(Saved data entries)
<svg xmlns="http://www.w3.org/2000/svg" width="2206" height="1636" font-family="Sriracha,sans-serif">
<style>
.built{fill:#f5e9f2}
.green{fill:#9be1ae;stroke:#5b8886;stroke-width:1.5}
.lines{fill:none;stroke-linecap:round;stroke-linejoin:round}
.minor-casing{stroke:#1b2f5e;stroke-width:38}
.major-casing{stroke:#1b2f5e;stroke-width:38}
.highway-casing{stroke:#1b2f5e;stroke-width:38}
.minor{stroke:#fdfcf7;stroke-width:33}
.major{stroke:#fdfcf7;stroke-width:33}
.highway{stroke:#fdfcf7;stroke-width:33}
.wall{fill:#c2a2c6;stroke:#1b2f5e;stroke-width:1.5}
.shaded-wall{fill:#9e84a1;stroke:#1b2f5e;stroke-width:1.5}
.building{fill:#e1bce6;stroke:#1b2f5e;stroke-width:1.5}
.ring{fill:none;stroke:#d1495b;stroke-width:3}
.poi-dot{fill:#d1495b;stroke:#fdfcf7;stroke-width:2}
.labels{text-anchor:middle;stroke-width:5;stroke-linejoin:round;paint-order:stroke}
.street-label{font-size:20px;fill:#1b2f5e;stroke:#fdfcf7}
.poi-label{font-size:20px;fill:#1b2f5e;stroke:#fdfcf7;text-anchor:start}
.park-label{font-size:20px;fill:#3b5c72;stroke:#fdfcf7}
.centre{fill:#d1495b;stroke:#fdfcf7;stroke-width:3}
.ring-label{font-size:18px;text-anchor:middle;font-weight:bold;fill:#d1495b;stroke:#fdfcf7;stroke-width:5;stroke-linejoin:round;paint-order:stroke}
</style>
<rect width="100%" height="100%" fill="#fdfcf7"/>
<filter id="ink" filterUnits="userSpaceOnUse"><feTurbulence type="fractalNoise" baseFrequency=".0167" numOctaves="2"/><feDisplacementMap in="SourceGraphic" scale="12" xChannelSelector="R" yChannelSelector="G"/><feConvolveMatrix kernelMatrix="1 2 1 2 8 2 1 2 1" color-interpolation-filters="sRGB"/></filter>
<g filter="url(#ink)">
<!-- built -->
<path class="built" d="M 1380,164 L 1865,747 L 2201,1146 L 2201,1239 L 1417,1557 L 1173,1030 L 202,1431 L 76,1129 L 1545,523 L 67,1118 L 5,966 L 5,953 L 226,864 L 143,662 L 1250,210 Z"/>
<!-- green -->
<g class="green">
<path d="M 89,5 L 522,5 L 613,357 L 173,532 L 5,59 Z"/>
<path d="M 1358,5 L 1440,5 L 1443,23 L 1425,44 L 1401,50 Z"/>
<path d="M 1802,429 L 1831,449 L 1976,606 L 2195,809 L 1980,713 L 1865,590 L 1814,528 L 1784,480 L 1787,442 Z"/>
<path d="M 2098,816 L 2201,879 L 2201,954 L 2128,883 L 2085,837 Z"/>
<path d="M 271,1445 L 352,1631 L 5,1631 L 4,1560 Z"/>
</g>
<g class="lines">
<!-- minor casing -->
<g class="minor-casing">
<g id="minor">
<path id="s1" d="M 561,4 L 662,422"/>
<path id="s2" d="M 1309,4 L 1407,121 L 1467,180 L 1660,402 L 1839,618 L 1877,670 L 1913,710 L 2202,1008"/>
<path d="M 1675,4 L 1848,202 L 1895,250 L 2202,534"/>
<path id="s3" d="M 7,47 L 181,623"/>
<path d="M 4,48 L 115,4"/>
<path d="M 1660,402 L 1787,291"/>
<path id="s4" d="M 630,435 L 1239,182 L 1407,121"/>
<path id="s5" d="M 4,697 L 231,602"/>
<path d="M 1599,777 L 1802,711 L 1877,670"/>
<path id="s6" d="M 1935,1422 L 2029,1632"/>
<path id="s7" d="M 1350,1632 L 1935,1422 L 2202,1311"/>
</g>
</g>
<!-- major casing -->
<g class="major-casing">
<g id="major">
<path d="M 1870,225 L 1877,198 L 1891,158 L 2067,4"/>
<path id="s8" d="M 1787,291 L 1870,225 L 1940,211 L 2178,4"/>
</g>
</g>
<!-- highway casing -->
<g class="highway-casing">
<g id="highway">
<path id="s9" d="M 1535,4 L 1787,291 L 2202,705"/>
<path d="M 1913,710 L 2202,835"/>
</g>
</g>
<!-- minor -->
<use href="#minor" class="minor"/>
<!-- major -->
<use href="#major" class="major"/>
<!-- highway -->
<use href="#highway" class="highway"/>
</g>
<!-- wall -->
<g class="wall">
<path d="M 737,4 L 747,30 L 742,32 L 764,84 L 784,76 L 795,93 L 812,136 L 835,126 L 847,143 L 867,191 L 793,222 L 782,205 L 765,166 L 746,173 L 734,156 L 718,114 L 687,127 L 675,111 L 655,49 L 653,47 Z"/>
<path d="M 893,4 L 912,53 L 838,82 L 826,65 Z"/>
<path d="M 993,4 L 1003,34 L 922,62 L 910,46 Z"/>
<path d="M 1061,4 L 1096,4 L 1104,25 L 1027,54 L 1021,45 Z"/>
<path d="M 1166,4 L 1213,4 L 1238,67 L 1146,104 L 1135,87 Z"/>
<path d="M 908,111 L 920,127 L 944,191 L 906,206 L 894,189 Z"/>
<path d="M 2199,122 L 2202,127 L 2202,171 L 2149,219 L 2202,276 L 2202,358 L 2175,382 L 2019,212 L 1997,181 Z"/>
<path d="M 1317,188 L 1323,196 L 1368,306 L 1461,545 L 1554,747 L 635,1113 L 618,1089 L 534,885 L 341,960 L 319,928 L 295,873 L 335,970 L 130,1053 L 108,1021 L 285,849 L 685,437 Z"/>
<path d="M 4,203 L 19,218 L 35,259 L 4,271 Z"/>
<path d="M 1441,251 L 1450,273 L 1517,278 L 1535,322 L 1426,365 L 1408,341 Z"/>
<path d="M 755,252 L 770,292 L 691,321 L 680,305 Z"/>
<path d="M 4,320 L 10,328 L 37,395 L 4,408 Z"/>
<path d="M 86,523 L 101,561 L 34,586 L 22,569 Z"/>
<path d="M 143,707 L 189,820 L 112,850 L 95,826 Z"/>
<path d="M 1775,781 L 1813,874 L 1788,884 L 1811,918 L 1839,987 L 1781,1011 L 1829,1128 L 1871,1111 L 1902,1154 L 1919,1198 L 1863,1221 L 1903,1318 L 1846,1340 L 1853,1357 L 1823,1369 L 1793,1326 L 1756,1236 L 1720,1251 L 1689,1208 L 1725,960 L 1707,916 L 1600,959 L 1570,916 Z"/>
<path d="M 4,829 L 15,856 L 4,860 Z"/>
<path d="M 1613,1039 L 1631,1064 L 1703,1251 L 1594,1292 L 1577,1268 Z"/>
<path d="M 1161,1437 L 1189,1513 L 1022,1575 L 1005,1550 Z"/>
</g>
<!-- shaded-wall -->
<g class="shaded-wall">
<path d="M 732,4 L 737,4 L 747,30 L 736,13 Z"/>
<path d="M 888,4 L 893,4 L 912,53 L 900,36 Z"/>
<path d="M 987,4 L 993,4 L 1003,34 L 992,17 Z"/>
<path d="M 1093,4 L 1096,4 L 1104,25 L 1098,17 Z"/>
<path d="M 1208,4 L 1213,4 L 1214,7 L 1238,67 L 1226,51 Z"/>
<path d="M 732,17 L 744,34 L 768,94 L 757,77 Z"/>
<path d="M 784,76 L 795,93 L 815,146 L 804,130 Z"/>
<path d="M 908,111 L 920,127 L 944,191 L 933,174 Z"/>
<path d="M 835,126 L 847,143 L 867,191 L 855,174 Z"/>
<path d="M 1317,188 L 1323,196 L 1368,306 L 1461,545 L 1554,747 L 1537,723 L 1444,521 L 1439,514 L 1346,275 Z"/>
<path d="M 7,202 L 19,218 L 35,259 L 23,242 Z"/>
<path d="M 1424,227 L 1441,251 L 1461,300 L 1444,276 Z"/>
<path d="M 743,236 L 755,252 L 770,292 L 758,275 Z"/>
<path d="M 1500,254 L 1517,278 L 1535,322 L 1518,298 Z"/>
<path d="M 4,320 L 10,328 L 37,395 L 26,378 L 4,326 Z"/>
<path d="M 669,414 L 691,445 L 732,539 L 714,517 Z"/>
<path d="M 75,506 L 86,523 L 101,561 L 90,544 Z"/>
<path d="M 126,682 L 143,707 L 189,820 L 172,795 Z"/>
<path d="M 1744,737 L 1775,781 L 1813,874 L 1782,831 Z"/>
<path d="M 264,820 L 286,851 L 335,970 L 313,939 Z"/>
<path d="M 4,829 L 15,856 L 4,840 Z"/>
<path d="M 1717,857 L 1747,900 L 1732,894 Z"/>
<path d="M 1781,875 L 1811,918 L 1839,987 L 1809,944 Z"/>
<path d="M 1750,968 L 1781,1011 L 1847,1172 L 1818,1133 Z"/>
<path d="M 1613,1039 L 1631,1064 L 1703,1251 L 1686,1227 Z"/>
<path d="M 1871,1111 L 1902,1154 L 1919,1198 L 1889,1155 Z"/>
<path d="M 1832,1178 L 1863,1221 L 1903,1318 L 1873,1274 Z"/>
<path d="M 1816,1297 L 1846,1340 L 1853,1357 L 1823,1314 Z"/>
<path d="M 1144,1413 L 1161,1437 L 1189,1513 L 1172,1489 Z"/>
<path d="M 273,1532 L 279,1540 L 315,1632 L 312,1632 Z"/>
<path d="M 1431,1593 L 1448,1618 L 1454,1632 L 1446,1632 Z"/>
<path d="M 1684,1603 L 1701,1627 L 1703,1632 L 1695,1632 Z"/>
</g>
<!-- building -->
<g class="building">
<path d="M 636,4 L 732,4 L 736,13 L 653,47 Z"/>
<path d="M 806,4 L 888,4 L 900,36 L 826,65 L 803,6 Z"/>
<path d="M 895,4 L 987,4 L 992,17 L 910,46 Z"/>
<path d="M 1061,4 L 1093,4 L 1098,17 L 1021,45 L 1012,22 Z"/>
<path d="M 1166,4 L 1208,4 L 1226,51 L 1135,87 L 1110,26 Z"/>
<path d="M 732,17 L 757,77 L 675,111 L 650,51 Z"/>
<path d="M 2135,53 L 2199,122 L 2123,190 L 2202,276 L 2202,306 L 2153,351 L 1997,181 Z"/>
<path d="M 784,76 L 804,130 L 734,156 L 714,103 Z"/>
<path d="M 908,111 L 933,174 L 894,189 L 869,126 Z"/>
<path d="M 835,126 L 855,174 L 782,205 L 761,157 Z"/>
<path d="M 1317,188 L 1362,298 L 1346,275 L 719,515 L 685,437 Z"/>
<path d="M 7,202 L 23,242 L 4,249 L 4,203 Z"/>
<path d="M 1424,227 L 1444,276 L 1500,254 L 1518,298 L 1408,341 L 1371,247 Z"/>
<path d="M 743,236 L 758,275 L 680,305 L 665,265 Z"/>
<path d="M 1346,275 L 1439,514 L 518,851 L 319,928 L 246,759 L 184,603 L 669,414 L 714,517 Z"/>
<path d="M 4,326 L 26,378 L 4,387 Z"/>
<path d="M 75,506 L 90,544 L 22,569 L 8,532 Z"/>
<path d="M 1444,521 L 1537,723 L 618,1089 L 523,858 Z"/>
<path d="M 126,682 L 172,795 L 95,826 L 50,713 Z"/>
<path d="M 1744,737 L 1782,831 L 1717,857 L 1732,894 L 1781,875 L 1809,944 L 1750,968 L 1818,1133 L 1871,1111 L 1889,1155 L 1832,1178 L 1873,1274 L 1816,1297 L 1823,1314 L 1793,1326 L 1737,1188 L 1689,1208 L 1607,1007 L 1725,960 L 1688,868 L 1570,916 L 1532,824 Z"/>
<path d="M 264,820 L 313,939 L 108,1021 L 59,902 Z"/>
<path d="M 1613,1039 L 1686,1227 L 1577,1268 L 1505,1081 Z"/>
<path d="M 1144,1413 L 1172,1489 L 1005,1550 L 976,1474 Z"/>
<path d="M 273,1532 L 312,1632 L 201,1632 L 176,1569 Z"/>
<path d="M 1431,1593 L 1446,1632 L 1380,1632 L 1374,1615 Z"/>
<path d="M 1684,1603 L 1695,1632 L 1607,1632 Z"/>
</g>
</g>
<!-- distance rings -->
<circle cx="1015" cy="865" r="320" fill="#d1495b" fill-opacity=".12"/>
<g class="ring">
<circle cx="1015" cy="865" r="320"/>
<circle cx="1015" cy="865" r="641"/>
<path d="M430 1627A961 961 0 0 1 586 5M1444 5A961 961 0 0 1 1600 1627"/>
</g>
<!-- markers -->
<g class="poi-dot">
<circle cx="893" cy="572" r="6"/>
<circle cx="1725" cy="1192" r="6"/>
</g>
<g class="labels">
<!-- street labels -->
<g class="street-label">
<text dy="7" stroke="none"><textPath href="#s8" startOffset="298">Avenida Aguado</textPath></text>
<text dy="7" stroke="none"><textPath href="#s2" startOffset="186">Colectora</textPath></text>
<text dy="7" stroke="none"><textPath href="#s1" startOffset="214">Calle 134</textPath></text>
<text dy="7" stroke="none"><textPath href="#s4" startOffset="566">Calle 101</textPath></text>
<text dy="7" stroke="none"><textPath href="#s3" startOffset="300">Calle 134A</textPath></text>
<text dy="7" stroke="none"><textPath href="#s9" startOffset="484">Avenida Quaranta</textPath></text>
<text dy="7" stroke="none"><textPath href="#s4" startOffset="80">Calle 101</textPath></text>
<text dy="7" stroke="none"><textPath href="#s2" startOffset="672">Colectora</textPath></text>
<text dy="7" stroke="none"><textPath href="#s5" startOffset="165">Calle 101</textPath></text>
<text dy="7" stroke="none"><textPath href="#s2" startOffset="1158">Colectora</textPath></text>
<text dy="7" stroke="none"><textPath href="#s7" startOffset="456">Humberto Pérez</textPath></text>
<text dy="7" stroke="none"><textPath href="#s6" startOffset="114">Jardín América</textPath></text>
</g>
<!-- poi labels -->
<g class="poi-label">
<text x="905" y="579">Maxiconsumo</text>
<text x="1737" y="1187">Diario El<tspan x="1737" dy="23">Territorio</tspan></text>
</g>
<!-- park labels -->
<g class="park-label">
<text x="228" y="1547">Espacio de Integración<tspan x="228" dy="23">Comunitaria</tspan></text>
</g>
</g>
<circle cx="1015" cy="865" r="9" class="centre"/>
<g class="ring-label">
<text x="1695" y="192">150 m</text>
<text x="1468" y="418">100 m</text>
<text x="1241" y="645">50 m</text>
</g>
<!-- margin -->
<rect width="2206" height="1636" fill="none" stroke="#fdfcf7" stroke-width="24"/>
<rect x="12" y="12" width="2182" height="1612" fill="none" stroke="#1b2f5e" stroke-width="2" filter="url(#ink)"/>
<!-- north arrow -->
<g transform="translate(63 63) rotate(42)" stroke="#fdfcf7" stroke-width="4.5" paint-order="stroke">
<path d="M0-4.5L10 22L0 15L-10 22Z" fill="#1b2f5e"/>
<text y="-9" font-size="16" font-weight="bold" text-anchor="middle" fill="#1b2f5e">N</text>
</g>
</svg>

# Problem description
Read through the entries above, and wherever a line holds the string "lines", copy it.

# Solution for this problem
.lines{fill:none;stroke-linecap:round;stroke-linejoin:round}
<g class="lines">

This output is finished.